Text passage:
----------------------------------------
If you want more information: you find the link to the project homepage on the left. And the complete circuit diagram in the download area. Just for fun.


The system ist a very simple CPU using an Accu register like CPUs in the 80s.  All mathematical operations are using the Accu, also all store / load operations. And, because it is a "High Performance" relay system, the program counter has its own adder which is only able to add 1 to the program counter.

Here you see an actual picture of the complete system:

The following diagram shows an overview about the system structure:

Note: The PC_HR register is necessary, because I can not write the changed PC based on its own value plus 1 direct into the PC...

One detail is important to understand the design of the system: all registers, which are realized by "self retaining" relays, have to be cleared before any information can be stored, also before the stored information can be changed. Thats the reason why the clock of the system is not an ordinary clock as you know it from digital systems. The clock of this system consists of 4 different pulses:

The control unit of the system is using the instruction register and a state register to select the control lines, a control line timing module is setting the Clear, Input-enable and Output-enable control lines based on the clock information.
----------------------------------------
Source information:
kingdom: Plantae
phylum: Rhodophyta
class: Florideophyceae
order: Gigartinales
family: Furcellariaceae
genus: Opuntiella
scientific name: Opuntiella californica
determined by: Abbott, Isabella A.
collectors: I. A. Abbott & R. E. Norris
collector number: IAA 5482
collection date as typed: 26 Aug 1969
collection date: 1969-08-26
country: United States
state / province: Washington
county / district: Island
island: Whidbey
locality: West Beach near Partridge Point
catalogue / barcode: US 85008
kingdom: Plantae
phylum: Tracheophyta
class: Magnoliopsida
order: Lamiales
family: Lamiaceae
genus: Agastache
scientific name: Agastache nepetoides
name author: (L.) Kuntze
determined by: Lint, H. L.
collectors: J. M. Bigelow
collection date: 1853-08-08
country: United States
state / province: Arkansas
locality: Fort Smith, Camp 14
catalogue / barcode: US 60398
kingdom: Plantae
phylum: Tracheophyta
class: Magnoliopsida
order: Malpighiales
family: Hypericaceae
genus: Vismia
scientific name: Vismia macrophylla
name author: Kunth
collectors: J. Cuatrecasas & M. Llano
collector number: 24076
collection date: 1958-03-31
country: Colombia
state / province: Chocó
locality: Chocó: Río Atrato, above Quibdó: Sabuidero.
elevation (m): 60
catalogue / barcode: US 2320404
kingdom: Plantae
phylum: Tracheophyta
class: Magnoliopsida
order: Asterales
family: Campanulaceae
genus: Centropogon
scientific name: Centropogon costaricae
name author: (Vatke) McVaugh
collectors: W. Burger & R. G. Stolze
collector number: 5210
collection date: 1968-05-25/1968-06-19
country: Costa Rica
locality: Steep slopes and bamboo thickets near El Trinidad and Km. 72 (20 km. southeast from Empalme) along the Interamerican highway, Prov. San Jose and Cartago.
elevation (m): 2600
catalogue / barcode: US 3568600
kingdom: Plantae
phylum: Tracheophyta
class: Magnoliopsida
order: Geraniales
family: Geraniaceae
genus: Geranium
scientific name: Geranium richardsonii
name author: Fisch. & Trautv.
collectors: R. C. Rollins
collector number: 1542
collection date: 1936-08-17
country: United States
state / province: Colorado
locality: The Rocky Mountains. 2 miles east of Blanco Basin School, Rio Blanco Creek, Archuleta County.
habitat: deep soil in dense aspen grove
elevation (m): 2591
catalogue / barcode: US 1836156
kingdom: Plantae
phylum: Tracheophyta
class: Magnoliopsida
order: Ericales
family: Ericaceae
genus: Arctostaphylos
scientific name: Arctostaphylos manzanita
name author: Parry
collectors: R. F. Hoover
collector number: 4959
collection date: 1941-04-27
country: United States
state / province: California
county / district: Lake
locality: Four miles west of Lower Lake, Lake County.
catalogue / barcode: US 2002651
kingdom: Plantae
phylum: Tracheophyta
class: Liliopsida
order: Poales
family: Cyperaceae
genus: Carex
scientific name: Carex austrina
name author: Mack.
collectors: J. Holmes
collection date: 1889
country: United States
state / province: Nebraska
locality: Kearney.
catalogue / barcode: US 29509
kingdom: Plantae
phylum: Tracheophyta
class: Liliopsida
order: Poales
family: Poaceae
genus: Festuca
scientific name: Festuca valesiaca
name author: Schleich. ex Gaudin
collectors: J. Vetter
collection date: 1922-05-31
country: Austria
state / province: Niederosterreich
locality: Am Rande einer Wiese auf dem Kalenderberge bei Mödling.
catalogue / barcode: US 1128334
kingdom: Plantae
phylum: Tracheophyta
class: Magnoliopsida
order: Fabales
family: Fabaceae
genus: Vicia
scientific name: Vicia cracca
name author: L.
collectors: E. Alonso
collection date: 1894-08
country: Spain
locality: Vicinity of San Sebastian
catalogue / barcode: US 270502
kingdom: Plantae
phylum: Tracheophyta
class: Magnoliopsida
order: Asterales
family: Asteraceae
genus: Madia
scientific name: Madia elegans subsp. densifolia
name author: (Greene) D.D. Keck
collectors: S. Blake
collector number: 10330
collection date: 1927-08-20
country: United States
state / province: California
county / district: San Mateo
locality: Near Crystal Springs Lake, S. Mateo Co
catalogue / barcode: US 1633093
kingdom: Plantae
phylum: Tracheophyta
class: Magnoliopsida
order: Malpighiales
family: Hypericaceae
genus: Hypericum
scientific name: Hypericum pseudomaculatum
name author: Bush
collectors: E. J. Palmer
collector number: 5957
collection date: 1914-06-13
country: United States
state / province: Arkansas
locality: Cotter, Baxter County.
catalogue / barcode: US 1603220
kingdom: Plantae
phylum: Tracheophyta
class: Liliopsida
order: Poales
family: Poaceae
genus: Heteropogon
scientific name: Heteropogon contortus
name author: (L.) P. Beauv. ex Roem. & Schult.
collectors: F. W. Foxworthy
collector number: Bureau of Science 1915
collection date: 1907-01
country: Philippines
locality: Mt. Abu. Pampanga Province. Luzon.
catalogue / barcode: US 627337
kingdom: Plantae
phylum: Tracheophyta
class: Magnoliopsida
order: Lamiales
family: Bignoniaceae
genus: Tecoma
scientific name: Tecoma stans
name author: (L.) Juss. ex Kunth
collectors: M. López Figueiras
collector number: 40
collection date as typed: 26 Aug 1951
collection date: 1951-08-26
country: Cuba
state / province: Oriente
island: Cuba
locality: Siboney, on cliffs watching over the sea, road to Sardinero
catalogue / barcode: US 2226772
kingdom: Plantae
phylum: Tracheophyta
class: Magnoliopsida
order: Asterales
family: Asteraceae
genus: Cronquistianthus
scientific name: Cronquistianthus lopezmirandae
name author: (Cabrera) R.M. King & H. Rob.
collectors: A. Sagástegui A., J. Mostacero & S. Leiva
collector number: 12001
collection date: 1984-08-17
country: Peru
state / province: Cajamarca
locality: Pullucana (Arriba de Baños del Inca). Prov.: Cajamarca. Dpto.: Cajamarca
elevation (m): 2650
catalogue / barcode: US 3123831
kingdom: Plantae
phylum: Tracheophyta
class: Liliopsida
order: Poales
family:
----------------------------------------
Work order 1:
Output the passage of the relay CPU description from "If you want" up to and including "the program counter.", unchanged.
Work order 2:
Finish out the next part of the relay CPU description, picking up after its final sentence.

Answer area 1:
If you want more information: you find the link to the project homepage on the left. And the complete circuit diagram in the download area. Just for fun.


The system ist a very simple CPU using an Accu register like CPUs in the 80s.  All mathematical operations are using the Accu, also all store / load operations. And, because it is a "High Performance" relay system, the program counter has its own adder which is only able to add 1 to the program counter.

Answer area 2:
And, of course, there is not only a state register...there is also a second state register which is cleared / loaded during cycles 0 and 1. You see this detail in the structure picture and in the circuit diagram. It is the same principle than I have to use for the program counter.

The following table shows the command set of the CPU:

The CPU is able to adress the memory using 3 different adressing modes. a) LD X is loading the Accu with the dataword stored in the adress after the opcode, b) LD M(X) is loading the Accu with the data stored in the memory adress stored after the opcode, and c) LD M(M(X)) is ... yes, indirect adressing. The dataword after the opcode contains the adress where the CPU finds the adress of the dataword that will be stored in the Accu. Is adressing mode c) really necessary? Maybe not. But it makes it easier.

And, as you can see, a CALL / RET set of operations is also avaliable. No, there is no stack realized, only one subroutine level is possible. The return adress is stored in the register SR.

The Simulation using "Logic World"

The following images show the Simulation of the complete system in the game "Logic World". This simulation was used to design the system and to check different design variants.

The relay element:

System overview:

Circuit diagram

The complete system circuit diagram is avaliable in the download section.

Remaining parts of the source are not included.